### ACTIVITY:
Output all entries precisely and leave out the pictures.

**** SOURCE MATERIAL

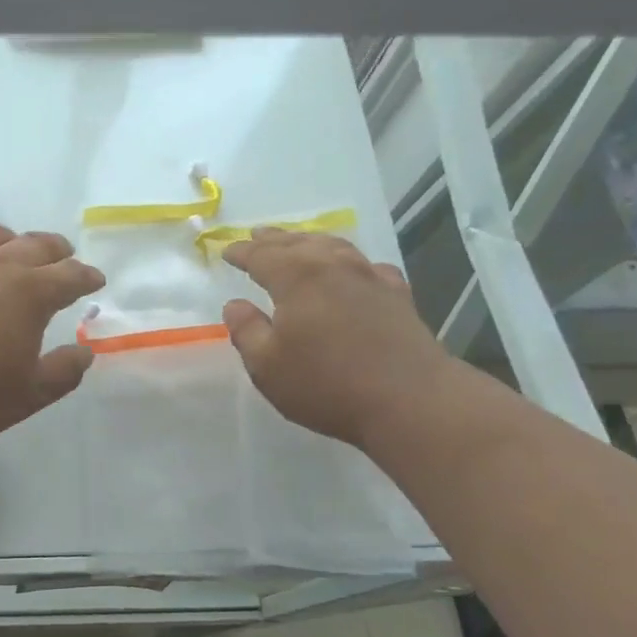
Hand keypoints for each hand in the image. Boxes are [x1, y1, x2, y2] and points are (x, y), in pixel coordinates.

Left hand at [0, 223, 104, 446]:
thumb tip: (85, 352)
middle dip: (55, 249)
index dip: (86, 276)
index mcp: (29, 293)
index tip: (96, 280)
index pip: (69, 275)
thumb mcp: (29, 394)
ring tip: (17, 247)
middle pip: (33, 245)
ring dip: (12, 239)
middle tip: (65, 255)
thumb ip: (63, 372)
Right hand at [220, 231, 453, 447]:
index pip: (261, 256)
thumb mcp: (267, 366)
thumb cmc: (326, 384)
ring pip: (335, 247)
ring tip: (299, 242)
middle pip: (298, 244)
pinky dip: (351, 261)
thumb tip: (235, 305)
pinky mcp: (398, 296)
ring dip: (311, 242)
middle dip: (274, 239)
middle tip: (257, 235)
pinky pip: (367, 266)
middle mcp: (334, 267)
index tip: (226, 251)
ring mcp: (370, 278)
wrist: (411, 401)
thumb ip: (247, 331)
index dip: (241, 252)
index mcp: (297, 278)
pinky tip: (354, 269)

********

### THE ANSWER:
Hand keypoints for each hand in the image. Boxes are [x1, y1, x2, y2] and points are (x, y), in pixel coordinates.

Left hand at [0, 223, 104, 446]:
thumb tip: (85, 352)
middle dip: (55, 249)
index dip: (86, 276)
index mcp: (29, 293)
index tip: (96, 280)
index pip: (69, 275)
thumb mcp: (29, 394)
ring tip: (17, 247)
middle pip: (33, 245)
ring dip: (12, 239)
middle tip: (65, 255)
thumb ip: (63, 372)
Right hand at [220, 231, 453, 447]:
index pip: (261, 256)
thumb mcp: (267, 366)
thumb cmc: (326, 384)
ring pip: (335, 247)
ring tip: (299, 242)
middle pip: (298, 244)
pinky dip: (351, 261)
thumb tip: (235, 305)
pinky mcp: (398, 296)
ring dip: (311, 242)
middle dip: (274, 239)
middle tip: (257, 235)
pinky pip: (367, 266)
middle mcp: (334, 267)
index tip: (226, 251)
ring mcp: (370, 278)
wrist: (411, 401)
thumb ip: (247, 331)
index dip: (241, 252)
index mcp: (297, 278)
pinky tip: (354, 269)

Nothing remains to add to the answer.